Professor Don Ort, a leader at the Genomic Ecology of Global Change (GEGC) and professor of integrative biology, explained, “Our rationale was to reduce the amount of chlorophyll at the top of the canopy so more light can penetrate and be used more efficiently lower in the canopy.”
In this study, researchers engineered tobacco plants to exhibit lower chlorophyll levels as the crop canopy became denser. Using small RNAs that disrupt key steps in chlorophyll synthesis, controlled by an ethanol-inducible promoter, the team observed a lighter shade of green in the canopy when exposed to ethanol.
Contrary to previous models suggesting that lower chlorophyll levels before canopy density negatively impact plant growth, the study demonstrated that reducing chlorophyll synthesis by 70% did not inhibit growth. Young Cho, the lead author and a postdoctoral researcher in the Ort lab, stated, “Observing these pale green or yellow plants growing normally was astonishing, considering that such discoloration typically indicates plant illness.”

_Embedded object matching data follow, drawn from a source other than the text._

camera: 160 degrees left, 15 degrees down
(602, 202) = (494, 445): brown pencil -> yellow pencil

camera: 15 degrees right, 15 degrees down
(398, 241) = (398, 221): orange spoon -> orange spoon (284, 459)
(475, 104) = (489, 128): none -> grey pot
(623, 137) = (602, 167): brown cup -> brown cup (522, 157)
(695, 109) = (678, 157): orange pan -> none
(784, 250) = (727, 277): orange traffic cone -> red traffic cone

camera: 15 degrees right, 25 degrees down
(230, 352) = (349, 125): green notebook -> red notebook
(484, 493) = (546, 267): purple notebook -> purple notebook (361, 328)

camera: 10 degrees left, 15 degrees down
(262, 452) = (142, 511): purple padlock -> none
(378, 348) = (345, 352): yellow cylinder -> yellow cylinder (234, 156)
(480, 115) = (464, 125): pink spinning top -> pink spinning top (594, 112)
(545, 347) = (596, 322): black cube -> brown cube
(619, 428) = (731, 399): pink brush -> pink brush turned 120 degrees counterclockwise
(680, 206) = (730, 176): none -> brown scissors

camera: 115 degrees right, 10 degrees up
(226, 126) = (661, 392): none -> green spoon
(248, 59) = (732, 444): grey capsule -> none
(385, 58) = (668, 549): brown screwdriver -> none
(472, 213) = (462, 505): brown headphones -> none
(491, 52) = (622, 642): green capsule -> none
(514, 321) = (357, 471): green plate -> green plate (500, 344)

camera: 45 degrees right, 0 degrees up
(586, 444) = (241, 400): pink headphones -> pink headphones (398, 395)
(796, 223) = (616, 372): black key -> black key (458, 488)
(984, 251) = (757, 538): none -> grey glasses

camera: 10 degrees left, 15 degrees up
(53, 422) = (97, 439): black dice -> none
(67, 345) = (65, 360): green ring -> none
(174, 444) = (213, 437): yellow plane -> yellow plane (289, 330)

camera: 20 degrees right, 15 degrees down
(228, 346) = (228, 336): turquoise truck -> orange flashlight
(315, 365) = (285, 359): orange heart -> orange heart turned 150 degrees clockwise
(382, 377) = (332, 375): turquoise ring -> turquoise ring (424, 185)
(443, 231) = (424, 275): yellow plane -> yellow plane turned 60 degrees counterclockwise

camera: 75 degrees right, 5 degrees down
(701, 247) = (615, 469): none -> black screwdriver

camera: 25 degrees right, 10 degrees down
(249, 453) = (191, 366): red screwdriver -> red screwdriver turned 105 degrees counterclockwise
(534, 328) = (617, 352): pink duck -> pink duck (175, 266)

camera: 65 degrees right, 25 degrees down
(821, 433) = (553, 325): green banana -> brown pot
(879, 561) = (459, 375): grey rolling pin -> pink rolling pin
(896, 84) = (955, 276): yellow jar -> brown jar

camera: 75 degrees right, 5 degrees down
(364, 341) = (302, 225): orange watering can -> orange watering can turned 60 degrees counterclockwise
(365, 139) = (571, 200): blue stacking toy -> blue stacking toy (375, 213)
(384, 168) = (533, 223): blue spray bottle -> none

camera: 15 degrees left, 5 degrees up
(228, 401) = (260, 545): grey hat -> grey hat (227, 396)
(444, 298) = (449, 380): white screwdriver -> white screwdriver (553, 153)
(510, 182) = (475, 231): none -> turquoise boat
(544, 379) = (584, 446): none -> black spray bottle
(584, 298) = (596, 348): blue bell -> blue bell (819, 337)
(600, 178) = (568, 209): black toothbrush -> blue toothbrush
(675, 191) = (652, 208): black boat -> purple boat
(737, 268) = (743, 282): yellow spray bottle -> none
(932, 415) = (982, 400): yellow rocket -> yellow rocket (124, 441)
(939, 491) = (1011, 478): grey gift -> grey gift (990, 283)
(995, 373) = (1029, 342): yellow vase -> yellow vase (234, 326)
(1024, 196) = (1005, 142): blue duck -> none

The researchers hypothesized that decreasing chlorophyll levels would influence other aspects of plant growth by freeing up nitrogen invested in chlorophyll production. Their hypothesis was confirmed when they found a 17% higher seed nitrogen concentration in plants where the ethanol-inducible promoter controlling interfering small RNAs was activated. This groundbreaking approach not only enhances plant growth but also improves nutritional quality, offering a promising avenue for addressing global food demands sustainably.